Nmap Development mailing list archives

Re: [nmap-svn] r6963 - nmap-exp/david/nmap-fixed-rate


From: David Fifield <david () bamsoftware com>
Date: Sat, 22 Mar 2008 10:44:25 -0600

On Fri, Mar 21, 2008 at 09:11:07PM -0700, Fyodor wrote:
On Sat, Mar 22, 2008 at 12:28:31AM +0000, Brandon Enright wrote:
I look forward to the end-result, sometime sending at N pps is exactly
what I want Nmap to do.

Instead of offering just a fixed packet send rate (which I think is
what Scanrand and Unicornscan do), I'm starting to think we should
allow you to set a minimum and/or maximum packet send rate.  If you
are trying to speed Nmap up, you would set a minimum rate which would
override Nmap's normal congestion control algorithms if they would
otherwise slow Nmap below that rate.  But this would still allow Nmap
to ramp up to faster rates if you are scanning an unfirewalled
localhost or the like.

I will think about how to do it.

I'm not certain that we need max packet rate option.  Perhaps
--scan-delay is enough, or maybe the max rate option would be a pain
to implement.  But I am definitely warming to the idea of offering a
minimum rate rather than fixed rate.  Or maybe the max scan rate
option would turn out to be more useful than --scan-delay.
--scan-delay is per host, while I imagine that a max packet rate would
cover all hosts being scanned at once by Nmap.  Maybe one could be
used to implement the other.

--scan-delay is per host, but otherwise it is exactly a maximum packet
rate, if you take the inverse of the argument. (E.g., --scan-delay 200
comes to a maximum rate of 5 (= 1 s / 200 ms) per second.) I have been
implementing the fixed-rate scanning as a maximum rate also, because
once you take out other control Nmap will go as fast as it can and all
you have to do is put a cap on it to get a desired rate.

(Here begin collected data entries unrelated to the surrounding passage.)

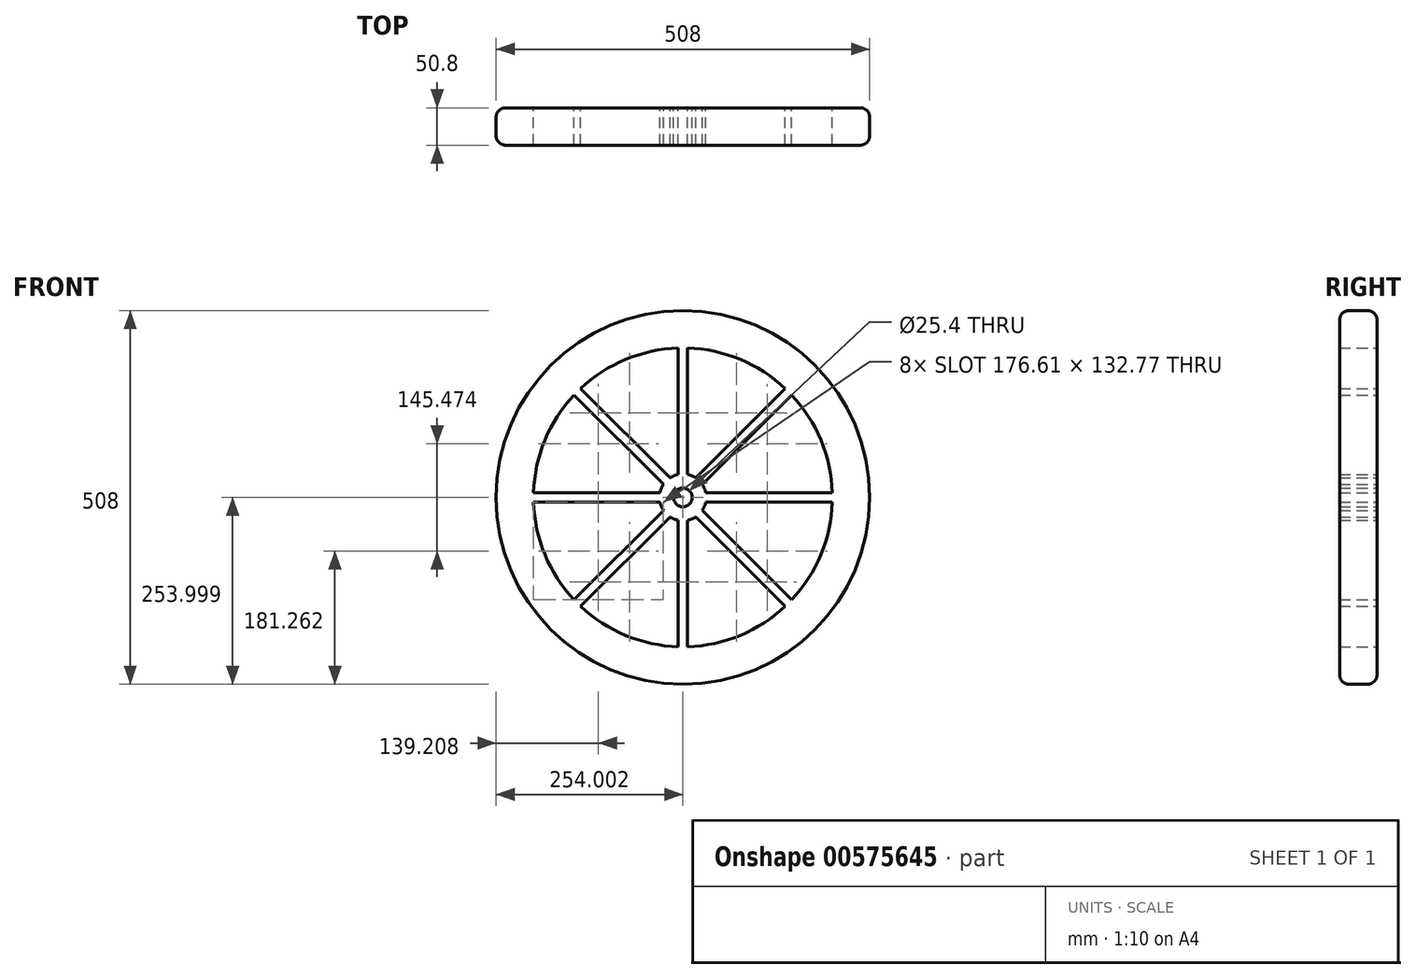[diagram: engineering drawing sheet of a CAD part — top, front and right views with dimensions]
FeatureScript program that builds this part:
annotation { "Feature Type Name" : "Feature", "Feature Type Description" : "" }
export const myFeature = defineFeature(function(context is Context, id is Id, definition is map)
    precondition{}
    {
        {
            var Q0;
            Q0=qCreatedBy(makeId("Front.planeOp"),FACE);
            var sketch = newSketch(context, id + "F0", { "sketchPlane" : qUnion([Q0])});
            skCircle(sketch, "E0", {"center": v(-79.28, 3.37) * mm, "radius": 254 * mm});
            skCircle(sketch, "E1", {"center": v(-79.28, 3.37) * mm, "radius": 12.7 * mm});
            skArc(sketch, "E2.0", {"start": v(-282.38, -2.98) * mm, "mid": v(-267.01, -74.4) * mm, "end": v(-227.38, -135.75) * mm});
            skLineSegment(sketch, "E3.0", {"start": v(-72.93, 34.48) * mm, "end": v(-72.93, 206.47) * mm});
            skLineSegment(sketch, "E4.0", {"start": v(-85.63, 34.48) * mm, "end": v(-85.63, 206.47) * mm});
            skLineSegment(sketch, "E5.1.0", {"start": v(-96.78, 29.86) * mm, "end": v(-218.4, 151.47) * mm});
            skLineSegment(sketch, "E5.1.1", {"start": v(-105.76, 20.88) * mm, "end": v(-227.38, 142.5) * mm});
            skLineSegment(sketch, "E5.2.0", {"start": v(-110.39, 9.72) * mm, "end": v(-282.38, 9.72) * mm});
            skLineSegment(sketch, "E5.2.1", {"start": v(-110.39, -2.98) * mm, "end": v(-282.38, -2.98) * mm});
            skLineSegment(sketch, "E5.3.0", {"start": v(-105.76, -14.14) * mm, "end": v(-227.38, -135.75) * mm});
            skLineSegment(sketch, "E5.3.1", {"start": v(-96.78, -23.12) * mm, "end": v(-218.4, -144.74) * mm});
            skLineSegment(sketch, "E5.4.0", {"start": v(-85.63, -27.74) * mm, "end": v(-85.63, -199.73) * mm});
            skLineSegment(sketch, "E5.4.1", {"start": v(-72.93, -27.74) * mm, "end": v(-72.93, -199.73) * mm});
            skLineSegment(sketch, "E5.5.0", {"start": v(-61.77, -23.12) * mm, "end": v(59.85, -144.74) * mm});
            skLineSegment(sketch, "E5.5.1", {"start": v(-52.8, -14.14) * mm, "end": v(68.83, -135.75) * mm});
            skLineSegment(sketch, "E5.6.0", {"start": v(-48.17, -2.98) * mm, "end": v(123.82, -2.98) * mm});
            skLineSegment(sketch, "E5.6.1", {"start": v(-48.17, 9.72) * mm, "end": v(123.82, 9.72) * mm});
            skLineSegment(sketch, "E5.7.0", {"start": v(-52.8, 20.88) * mm, "end": v(68.83, 142.5) * mm});
            skLineSegment(sketch, "E5.7.1", {"start": v(-61.77, 29.86) * mm, "end": v(59.85, 151.47) * mm});
            skPoint(sketch, "E6.orphan", {"position": v(-91.55, 0.08) * mm});
            skPoint(sketch, "E7.orphan", {"position": v(-90.28, -2.98) * mm});
            skPoint(sketch, "E8.orphan", {"position": v(-85.63, -7.63) * mm});
            skPoint(sketch, "E9.orphan", {"position": v(-82.56, -8.9) * mm});
            skPoint(sketch, "E10.orphan", {"position": v(-76, -8.9) * mm});
            skPoint(sketch, "E11.orphan", {"position": v(-72.93, -7.63) * mm});
            skPoint(sketch, "E12.orphan", {"position": v(-67.01, 0.08) * mm});
            skPoint(sketch, "E13.orphan", {"position": v(-68.28, -2.98) * mm});
            skPoint(sketch, "E14.orphan", {"position": v(-76, 15.64) * mm});
            skPoint(sketch, "E15.orphan", {"position": v(-72.93, 14.37) * mm});
            skPoint(sketch, "E16.orphan", {"position": v(-68.28, 9.72) * mm});
            skPoint(sketch, "E17.orphan", {"position": v(-67.01, 6.66) * mm});
            skPoint(sketch, "E18.orphan", {"position": v(-85.63, 14.37) * mm});
            skPoint(sketch, "E19.orphan", {"position": v(-82.56, 15.64) * mm});
            skPoint(sketch, "E20.orphan", {"position": v(-91.55, 6.66) * mm});
            skPoint(sketch, "E21.orphan", {"position": v(-90.28, 9.72) * mm});
            skArc(sketch, "E22.trimOffspring", {"start": v(-227.38, 142.5) * mm, "mid": v(-267.01, 81.13) * mm, "end": v(-282.38, 9.72) * mm});
            skArc(sketch, "E23.trimOffspring", {"start": v(-85.63, 206.47) * mm, "mid": v(-157.04, 191.1) * mm, "end": v(-218.4, 151.47) * mm});
            skArc(sketch, "E24.trimOffspring", {"start": v(59.85, 151.47) * mm, "mid": v(-1.52, 191.1) * mm, "end": v(-72.93, 206.47) * mm});
            skArc(sketch, "E25.trimOffspring", {"start": v(123.82, 9.72) * mm, "mid": v(108.45, 81.13) * mm, "end": v(68.83, 142.5) * mm});
            skArc(sketch, "E26.trimOffspring", {"start": v(-218.4, -144.74) * mm, "mid": v(-157.04, -184.36) * mm, "end": v(-85.63, -199.73) * mm});
            skArc(sketch, "E27.trimOffspring", {"start": v(-72.93, -199.73) * mm, "mid": v(-1.52, -184.36) * mm, "end": v(59.85, -144.74) * mm});
            skArc(sketch, "E28.trimOffspring", {"start": v(68.83, -135.75) * mm, "mid": v(108.45, -74.4) * mm, "end": v(123.82, -2.98) * mm});
            skArc(sketch, "E29", {"start": v(-61.77, 29.86) * mm, "mid": v(-67.13, 32.7) * mm, "end": v(-72.93, 34.48) * mm});
            skArc(sketch, "E30.trimOffspring", {"start": v(-85.63, 34.48) * mm, "mid": v(-91.43, 32.7) * mm, "end": v(-96.78, 29.86) * mm});
            skArc(sketch, "E31.trimOffspring", {"start": v(-105.76, 20.88) * mm, "mid": v(-108.61, 15.52) * mm, "end": v(-110.39, 9.72) * mm});
            skArc(sketch, "E32.trimOffspring", {"start": v(-110.39, -2.98) * mm, "mid": v(-108.61, -8.78) * mm, "end": v(-105.76, -14.14) * mm});
            skArc(sketch, "E33.trimOffspring", {"start": v(-96.78, -23.12) * mm, "mid": v(-91.43, -25.96) * mm, "end": v(-85.63, -27.74) * mm});
            skArc(sketch, "E34.trimOffspring", {"start": v(-72.93, -27.74) * mm, "mid": v(-67.13, -25.96) * mm, "end": v(-61.77, -23.12) * mm});
            skArc(sketch, "E35.trimOffspring", {"start": v(-52.8, -14.14) * mm, "mid": v(-49.94, -8.78) * mm, "end": v(-48.17, -2.98) * mm});
            skArc(sketch, "E36.trimOffspring", {"start": v(-48.17, 9.72) * mm, "mid": v(-49.94, 15.52) * mm, "end": v(-52.8, 20.88) * mm});
            skLineSegment(sketch, "E37.trimOffspring", {"start": v(-254.34, 187.4) * mm, "end": v(-254.4, 187.46) * mm});
            skLineSegment(sketch, "E38.trimOffspring", {"start": v(-263.32, 178.43) * mm, "end": v(-263.37, 178.48) * mm});
            skLineSegment(sketch, "E39.trimOffspring", {"start": v(-85.63, 257.29) * mm, "end": v(-85.63, 257.37) * mm});
            skLineSegment(sketch, "E40.trimOffspring", {"start": v(-72.93, 257.29) * mm, "end": v(-72.93, 257.37) * mm});
            skLineSegment(sketch, "E41.trimOffspring", {"start": v(104.76, 178.43) * mm, "end": v(104.82, 178.48) * mm});
            skLineSegment(sketch, "E42.trimOffspring", {"start": v(95.78, 187.4) * mm, "end": v(95.84, 187.46) * mm});
            skLineSegment(sketch, "E43.trimOffspring", {"start": v(174.64, 9.72) * mm, "end": v(174.72, 9.72) * mm});
            skLineSegment(sketch, "E44.trimOffspring", {"start": v(174.64, -2.98) * mm, "end": v(174.72, -2.98) * mm});
            skLineSegment(sketch, "E45.trimOffspring", {"start": v(104.76, -171.7) * mm, "end": v(104.82, -171.75) * mm});
            skLineSegment(sketch, "E46.trimOffspring", {"start": v(95.78, -180.67) * mm, "end": v(95.84, -180.73) * mm});
            skLineSegment(sketch, "E47.trimOffspring", {"start": v(-72.93, -250.55) * mm, "end": v(-72.93, -250.63) * mm});
            skLineSegment(sketch, "E48.trimOffspring", {"start": v(-85.63, -250.55) * mm, "end": v(-85.63, -250.63) * mm});
            skLineSegment(sketch, "E49.trimOffspring", {"start": v(-254.34, -180.67) * mm, "end": v(-254.4, -180.73) * mm});
            skLineSegment(sketch, "E50.trimOffspring", {"start": v(-263.32, -171.7) * mm, "end": v(-263.37, -171.75) * mm});
            skLineSegment(sketch, "E51.trimOffspring", {"start": v(-333.2, -2.98) * mm, "end": v(-333.28, -2.98) * mm});
            skLineSegment(sketch, "E52.trimOffspring", {"start": v(-333.2, 9.72) * mm, "end": v(-333.28, 9.72) * mm});
            skSolve(sketch);
        }
        {
            var Q0;
            Q0=qSketchRegion(id+"F0",true);
            extrude(context, id + "F1", {"entities" : qUnion([Q0]), "depth" : 50.8 * mm, "offsetDistance" : 25.4 * mm});
        }
        {
            var Q0;
            Q0=makeQuery(id+"F1.opExtrude","CAP_EDGE",EDGE,{"disambiguationData":[OSD([sQuery(id+"F0.wireOp",EDGE,"E0")])],"isStart":false});
            var Q1;
            Q1=makeQuery(id+"F1.opExtrude","CAP_EDGE",EDGE,{"disambiguationData":[OSD([sQuery(id+"F0.wireOp",EDGE,"E0")])],"isStart":true});
            fillet(context, id + "F2", {"entities" : qUnion([Q0, Q1]), "radius" : 12.7 * mm, "tangentPropagation" : true, "allowEdgeOverflow" : false});
        }
    });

One advantage to using a minimum rather than fixed packet rate option
is that we could potentially add a minimum rate for timing templates
such as -T4 and -T5.  Though that could lead to trouble when we scan
rate-limited hosts (as is commonly encountered with UDP scan).  So I'm
not sure it is a good idea for -T4.

Something to keep in mind about a minimum is that you can't meet it if
you don't have packets to send. At the end of a scan while you're
waiting for probes to time out I think everyone agrees you want your
sending rate to go to zero. (This had me confused for a while with the
fixed-rate scanning, because my average send rates were too low, but I
wasn't accounting for this time out period.) However, you can guarantee
that while there are packets to send, they will be sent at a certain
rate or faster (at least up to the fastest Nmap can go).